Date of Award


Degree Type


Degree Name

Master of Science in Biological Sciences


Molecular Genetics


Biochemistry, Microbiology, and Molecular Genetics

First Advisor

Joel M. Chandlee


Whole plant senescence is a programmed, endogenously controlled process in which cellular components are degraded and the resultant metabolites sequestered to other plant organs. All cells, with the possible exception of the meristem progenitors, go through cell division, expansion, elaboration of secondary structures to the primary cell wall, quiescence, and finally death. This senescence process is thought to be partially catalyzed by an increase in translation of degradative proteins coupled to a decrease in translation of vital proteins (Skadsen and Cherry, 1983). Inducers of senescence include wounding, fruit ripening, changes in hormone levels (auxin, cytokinins + auxin, Ca2+ + cytokinins, and ethylene), various stresses (anaerobiosis, heat, cold, UV light, Cd2+, and Li+), and pathogen attack (Theologis, 1992). The regulatory mechanisms that facilitate entry of a cell, tissue, or whole plant into this final developmental stage are largely unknown; however, hormonal controls are likely to be involved. A better understanding of the genetic regulation of senescence will be important for studies relating to: 1) normal cellular differentiation, maintenance, and turnover; 2) plant defense mechanisms and the hypersensitive response; and 3) embryogenesis and development. In addition, economic benefits could result from reduction in post-harvest and post-production losses as well as improvement of crop yields.

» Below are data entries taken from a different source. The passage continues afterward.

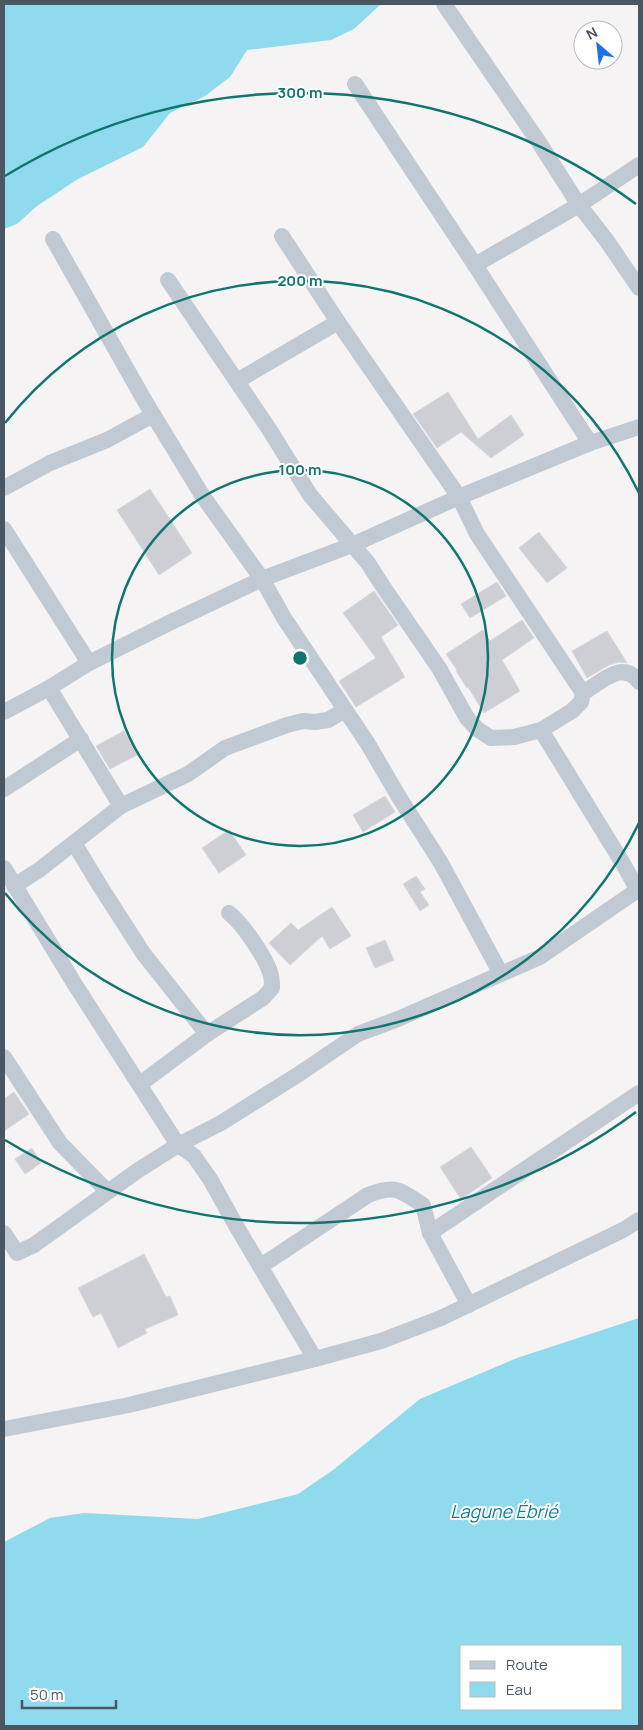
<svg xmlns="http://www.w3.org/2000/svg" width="643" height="1730" font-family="Manrope,sans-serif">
  <rect width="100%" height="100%" fill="#f5f3f3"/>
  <!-- water -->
  <g fill="#90daee" fill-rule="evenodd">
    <polygon points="4,4 381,4 354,29 331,40 247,50 230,77 205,96 170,113 143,147 78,179 37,206 17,224 4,229"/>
    <path d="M 639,1318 L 639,1726 L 4,1726 L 4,1542 L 50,1518 L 84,1513 L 198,1519 L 298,1494 L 333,1470 L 420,1399 L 517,1358 ZM 462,1646 L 622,1646 L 622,1709 L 462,1709 Z"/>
  </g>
  <!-- building -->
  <g fill="#cdcfd5" stroke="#d7d9de">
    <polygon points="448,392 478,439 511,415 524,435 491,458 461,432 437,448 413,414"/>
    <polygon points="150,489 192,553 159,575 117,510"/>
    <polygon points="539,532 567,568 547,583 519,548"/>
    <polygon points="497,582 506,596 470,618 461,604"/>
    <polygon points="374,591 398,625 381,637 405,677 356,707 339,681 376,658 343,613"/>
    <polygon points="522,620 534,638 502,660 520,691 484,713 468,687 467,688 456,671 457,670 446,654 483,630 490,641"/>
    <polygon points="607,631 627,663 619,662 609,665 587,678 572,651"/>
    <polygon points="124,731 137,755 110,769 96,746"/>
    <polygon points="385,796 395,812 363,832 353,815"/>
    <polygon points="229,830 246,855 219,873 202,848"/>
    <polygon points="416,876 425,889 420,892 429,905 420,911 403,884"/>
    <polygon points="332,907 351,936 330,949 322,936 290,965 269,943 291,923 298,930"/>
    <polygon points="385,940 394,960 375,968 366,948"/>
    <polygon points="14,1092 29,1114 4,1131 4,1099"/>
    <polygon points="471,1147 492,1178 461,1199 440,1167"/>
    <polygon points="32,1148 41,1163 25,1174 15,1159"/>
    <polygon points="144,1254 166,1297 170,1296 178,1315 145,1329 147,1333 118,1348 101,1313 93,1317 78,1288"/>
  </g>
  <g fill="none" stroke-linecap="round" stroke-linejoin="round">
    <!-- minor -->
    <g stroke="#c1cad2" stroke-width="16">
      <polyline points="444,4 538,141 579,205 607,241 639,288"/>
      <polyline points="355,84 475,265 590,443"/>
      <polyline points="282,236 338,322 459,497 477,534 583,693"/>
      <polyline points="53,239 146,403 202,495 262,579 284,618 368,744 399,797 441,863 501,974"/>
      <polyline points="475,265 579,205 639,165"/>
      <path d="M 168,280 L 269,429 L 310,495 L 368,563 L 382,585 L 439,668 L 467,718 L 477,729 L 491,738 L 514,737 L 541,730 L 572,711 L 581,702 L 583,693 C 601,682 623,659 639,682"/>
      <polyline points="237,381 338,322"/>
      <polyline points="4,488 50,463 107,440 153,415"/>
      <polyline points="4,529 89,663"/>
      <polyline points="49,688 121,806"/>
      <polyline points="4,712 49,688 89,663 167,624 262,579 352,545 459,497 590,443 639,427"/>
      <polyline points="541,730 622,862 639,892"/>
      <polyline points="4,789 81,739"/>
      <polyline points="74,843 100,886 143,953 207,1034"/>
      <polyline points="4,868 74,983 178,1145 194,1156 210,1179 238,1229 315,1359"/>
      <polyline points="14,886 39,870 121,806 188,774 225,748 287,725 303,721 315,722 328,720 345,710"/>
      <polyline points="4,1057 60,1143 107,1191"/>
      <path d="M 140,1084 L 207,1034 L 263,998 L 272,988 C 272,984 272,980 271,976 C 268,960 242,923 229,913"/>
      <polyline points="4,1233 17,1253 34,1245 137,1171 178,1145 221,1123 299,1074 358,1034 398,1019 540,957 639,889"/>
      <polyline points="430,1233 639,1093"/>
      <path d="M 261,1266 L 368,1195 C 396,1184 399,1190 423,1205 L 430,1233 L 469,1305"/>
      <polyline points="4,1429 129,1405 315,1359 381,1341 441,1318 623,1230 639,1220"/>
    </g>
  </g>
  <!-- distance rings -->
  <g fill="none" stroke="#0f766e" stroke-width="2.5">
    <circle cx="300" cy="658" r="188"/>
    <path d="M639 823A377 377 0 0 1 5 893M5 423A377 377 0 0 1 639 493"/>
    <path d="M636 1112A565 565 0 0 1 5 1140M5 176A565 565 0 0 1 636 204"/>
  </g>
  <g text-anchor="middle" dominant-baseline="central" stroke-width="4" stroke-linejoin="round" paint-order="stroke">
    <!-- water labels -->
    <g font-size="18" font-style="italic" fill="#0c7c9b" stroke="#fff">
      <text x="504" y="1511">Lagune Ébrié</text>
    </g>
  </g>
  <circle cx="300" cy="658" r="8" fill="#0f766e" stroke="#fff" stroke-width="2.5"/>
  <g font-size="15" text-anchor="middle" font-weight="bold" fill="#0f766e" stroke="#fff" stroke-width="4" stroke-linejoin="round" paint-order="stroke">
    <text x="300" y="98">300 m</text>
    <text x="300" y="286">200 m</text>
    <text x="300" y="475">100 m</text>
  </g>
  <!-- border -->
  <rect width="643" height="1730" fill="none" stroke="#4a5661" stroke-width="10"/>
  <!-- legend -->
  <rect x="460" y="1645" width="162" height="65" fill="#ffffff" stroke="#b7bbc0"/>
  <rect x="470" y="1661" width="25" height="8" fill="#c1cad2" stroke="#b7bbc0"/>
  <text x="506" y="1670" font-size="15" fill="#4a5661">Route</text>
  <rect x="470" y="1682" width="25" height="15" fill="#90daee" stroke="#b7bbc0"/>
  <text x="506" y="1695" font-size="15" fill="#4a5661">Eau</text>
  <!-- north arrow -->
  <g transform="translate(598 45) rotate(332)"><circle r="24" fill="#ffffff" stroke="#b7bbc0"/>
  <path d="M0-4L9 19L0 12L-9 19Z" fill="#1a73e8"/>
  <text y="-8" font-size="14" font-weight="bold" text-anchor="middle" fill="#4a5661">N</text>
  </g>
  <!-- scale -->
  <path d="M22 1700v8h94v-8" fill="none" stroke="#4a5661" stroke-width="2.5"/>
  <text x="30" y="1700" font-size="15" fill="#4a5661" stroke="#ffffff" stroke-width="4" paint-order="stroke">50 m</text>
</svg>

Evidence indicates that soybean cotyledon senescence and induced "rejuvenation" (i.e.,. the reversal of the senescence process) are associated with changes in gene expression (Marek and Stewart 1992; Skadsen and Cherry 1983). During germination the cotyledons emerge, become green, and develop leaf-like characteristics including photosynthetic and storage mobilizing capability. During normal development, the cotyledons senesce after expansion of the first and second trifoliates. It has been shown (Krul, 1974) that this process can be reversed by the removal of the epicotyl up to the "point of no return" (PONR), a developmental stage at which up to 90% of nucleic acids and 80% of proteins are lost from the senescing cotyledon.

The objectives of this research project were to identify genes that show differential expression during senescence and rejuvenation in the soybean cotyledon system and to isolate clones of genes that are specifically up-regulated in expression during these processes. To accomplish these objectives, Northern blots were used to assay soybean cotyledon mRNA populations during various stages of senescence and rejuvenation using a collection of gene clones known or suspected to be involved in senescence and rejuvenation. These gene clones included: 1) a tomato ethylene forming enzyme (EFE) and several other ethylene up-regulated genes; 2) from carnation, ACC synthase, glutathione stransferase and other unidentified senescence associated genes; 3) from soybean, three lipoxygenases, two vegetative storage proteins, rubisco large and small subunits and an iron superoxide dismutase; 4) from cucumber, malate synthase and isocitrate lyase; and 5) two Arabidopsis genes, Sag2 (cysteine protease) and Sag4 (currently unidentified). In addition, cDNA libraries were constructed from senescent, nonsenescent, and rejuvenated soybean cotyledons. Finally, a cDNA library made from senescing soybean cotyledons was screened for a Sag2 homologue.

These studies revealed up-regulation in expression during cotyledon senescence for rubisco large and small subunits, two soybean vegetative storage proteins, and an Arabidopsis cysteine protease. A soybean homologue to the Arabidopsis cysteine protease (Sag2) was cloned from senescing soybean cotyledons and restriction analysis revealed that it contained two Pvull sites.